**Data to examine:**

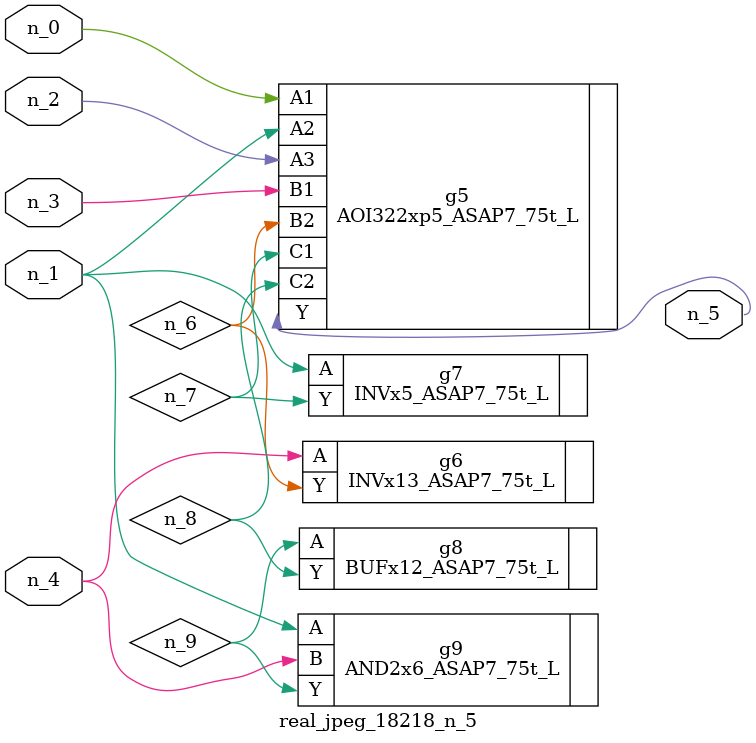
<source format=v>
module real_jpeg_18218_n_5 (n_4, n_0, n_1, n_2, n_3, n_5);

input n_4;
input n_0;
input n_1;
input n_2;
input n_3;

output n_5;

wire n_8;
wire n_6;
wire n_7;
wire n_9;

AOI322xp5_ASAP7_75t_L g5 ( 
.A1(n_0),
.A2(n_1),
.A3(n_2),
.B1(n_3),
.B2(n_6),
.C1(n_7),
.C2(n_8),
.Y(n_5)
);

INVx5_ASAP7_75t_L g7 ( 
.A(n_1),
.Y(n_7)
);

AND2x6_ASAP7_75t_L g9 ( 
.A(n_1),
.B(n_4),
.Y(n_9)
);

INVx13_ASAP7_75t_L g6 ( 
.A(n_4),
.Y(n_6)
);

BUFx12_ASAP7_75t_L g8 ( 
.A(n_9),
.Y(n_8)
);


endmodule
</source>
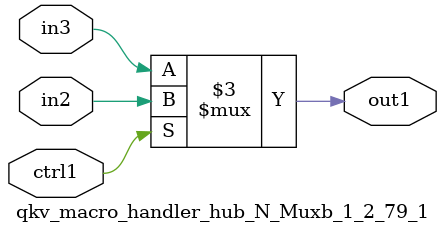
<source format=v>

`timescale 1ps / 1ps


module qkv_macro_handler_hub_N_Muxb_1_2_79_1( in3, in2, ctrl1, out1 );

    input in3;
    input in2;
    input ctrl1;
    output out1;
    reg out1;

    
    // rtl_process:qkv_macro_handler_hub_N_Muxb_1_2_79_1/qkv_macro_handler_hub_N_Muxb_1_2_79_1_thread_1
    always @*
      begin : qkv_macro_handler_hub_N_Muxb_1_2_79_1_thread_1
        case (ctrl1) 
          1'b1: 
            begin
              out1 = in2;
            end
          default: 
            begin
              out1 = in3;
            end
        endcase
      end

endmodule



</source>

**What needs to be done:**
Every record above must be printed exactly, except for its images.

**Written solution:**
<source format=v>
module real_jpeg_18218_n_5 (n_4, n_0, n_1, n_2, n_3, n_5);

input n_4;
input n_0;
input n_1;
input n_2;
input n_3;

output n_5;

wire n_8;
wire n_6;
wire n_7;
wire n_9;

AOI322xp5_ASAP7_75t_L g5 ( 
.A1(n_0),
.A2(n_1),
.A3(n_2),
.B1(n_3),
.B2(n_6),
.C1(n_7),
.C2(n_8),
.Y(n_5)
);

INVx5_ASAP7_75t_L g7 ( 
.A(n_1),
.Y(n_7)
);

AND2x6_ASAP7_75t_L g9 ( 
.A(n_1),
.B(n_4),
.Y(n_9)
);

INVx13_ASAP7_75t_L g6 ( 
.A(n_4),
.Y(n_6)
);

BUFx12_ASAP7_75t_L g8 ( 
.A(n_9),
.Y(n_8)
);


endmodule
</source>
<source format=v>

`timescale 1ps / 1ps


module qkv_macro_handler_hub_N_Muxb_1_2_79_1( in3, in2, ctrl1, out1 );

    input in3;
    input in2;
    input ctrl1;
    output out1;
    reg out1;

    
    // rtl_process:qkv_macro_handler_hub_N_Muxb_1_2_79_1/qkv_macro_handler_hub_N_Muxb_1_2_79_1_thread_1
    always @*
      begin : qkv_macro_handler_hub_N_Muxb_1_2_79_1_thread_1
        case (ctrl1) 
          1'b1: 
            begin
              out1 = in2;
            end
          default: 
            begin
              out1 = in3;
            end
        endcase
      end

endmodule



</source>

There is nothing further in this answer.